CryForMe Ransomware Removal Guide

Do you know what CryForMe Ransomware is?

It takes just one look at the name to say that this program is yet another ransomware infection. Our research team says that the program might be still in development, so it is not clear how many systems will have been infected by CryForMe Ransomware once the program is fully operational. Nevertheless, if you see that your system has been infected with this application, you need to remove CryForMe Ransomware immediately. It might not be possible to restore the encrypted files, but your main priority should be your computer’s stability.

There are ransomware programs that are built from scratch, and there are infections that are already based on something. CryForMe Ransomware is a computer infection that is based on the Hidden Tear ransomware program. Hidden Tear ransomware is an open-source program, which means that its code is available for anyone out in the open, as long as they know how to access the domain that hosts it. Consequently, there are quite a few ransomware programs based on this Hidden Tear code. To name just a few, the list includes Executioner Ransomware, R4bb010ck Ransomware, Resurrection Ransomware, and others.

The difference between ransomware and other programs that might be based on the same code is that once you customize your ransomware infection code, the program basically works as a stand-alone infection. It means that even though several programs have the same roots, the infections cannot be treated with the same remedy. Hence, if one decryption tool worked for one program, it will not work on CryForMe Ransomware. Unfortunately, since the infection is still new, there is no public decryption tool that would be available for you. Thus, it means that you might have to retrieve your files the old-fashioned way: from your external backup.

We have recently discussed a program based on Hidden Tear ransomware that was targeting the Dutch market. Although the ransom message on CryForMe Ransomware has not been changed yet, evidence shows that the program might be in development for the Italian market. When programs are intended for specific markets, they do not spread too far, and that is also another reason it might be hard to get a public decryption tool: Researchers tend to focus on wide-spread infections that affect thousands of users worldwide. It is rather discouraging, considering that this ransomware program works just like any other notorious infection out there.

When it enters your computer, it displays a blue window with the instructions on how to restore your files. You can be sure that this program will have your picture and document format files encrypted. You can check it by going through your files yourself. The encrypted files will have the .locker or .cryforme extensions added to their filenames. The infection will also ask you to pay 250EUR in Bitcoins for the decryption. Like most of the ransomware programs, it gives you several deadlines. One deadline says that the payment will be raised if you fail to transfer the deposit until the given date, and the final deadline threatens that your files will be deleted for good.

Does CryForMe Ransomware restore your files if the payment is transferred? That is highly unlikely. Of course, there are ransomware programs out there that do relay the decryption code once they get the money, but for the most part, the connection between the infection’s command and control center and your computer might be too shaky for decent communication.
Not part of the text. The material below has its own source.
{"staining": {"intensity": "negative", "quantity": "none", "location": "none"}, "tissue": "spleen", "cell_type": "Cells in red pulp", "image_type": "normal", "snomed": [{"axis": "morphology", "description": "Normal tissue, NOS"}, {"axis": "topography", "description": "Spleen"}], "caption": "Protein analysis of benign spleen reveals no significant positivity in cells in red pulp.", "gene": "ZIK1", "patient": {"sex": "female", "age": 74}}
In fact, it is far more likely that the criminals will collect the money and just scram. Hence, you should not consider paying a single cent.

The program does not drop any additional instruction files or its own executable files. It makes it easier to remove CryForMe Ransomware from your system. You just need to delete the suspicious files you have recently launched or downloaded. The ransomware installer’s filename can be completely random, so it might help if you remembered the file you opened right before the infection manifested itself.
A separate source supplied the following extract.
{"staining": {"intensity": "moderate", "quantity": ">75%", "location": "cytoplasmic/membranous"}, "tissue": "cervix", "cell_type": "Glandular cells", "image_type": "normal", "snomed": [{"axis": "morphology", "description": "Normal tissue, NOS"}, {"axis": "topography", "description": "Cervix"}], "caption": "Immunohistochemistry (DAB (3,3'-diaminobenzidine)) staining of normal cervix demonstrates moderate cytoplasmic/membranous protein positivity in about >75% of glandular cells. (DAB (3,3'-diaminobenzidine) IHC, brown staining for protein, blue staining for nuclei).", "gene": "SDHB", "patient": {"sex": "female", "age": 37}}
If you are not sure which files you have to remove, please scan your computer with the SpyHunter free scanner. This will also allow you to locate other undesirable products (if present), and you will be able to fully protect your PC from harm.

How to Remove CryForMe Ransomware

  1. Open your Downloads folder.
  2. Look for unfamiliar executable files.
  3. Delete the files.
  4. Scan your computer with a security tool.

In non-techie terms:

CryForMe Ransomware is a malicious infection that intends to make some easy money. It will bully you into paying the ransom for your encrypted files. However, computer security experts recommend restoring your files from a file backup (either external or cloud). You should not consider paying the ransom because that would only encourage the criminals behind this to continue with their malicious acts. Remove CryForMe Ransomware right now and make sure you avoid similar infections in the future.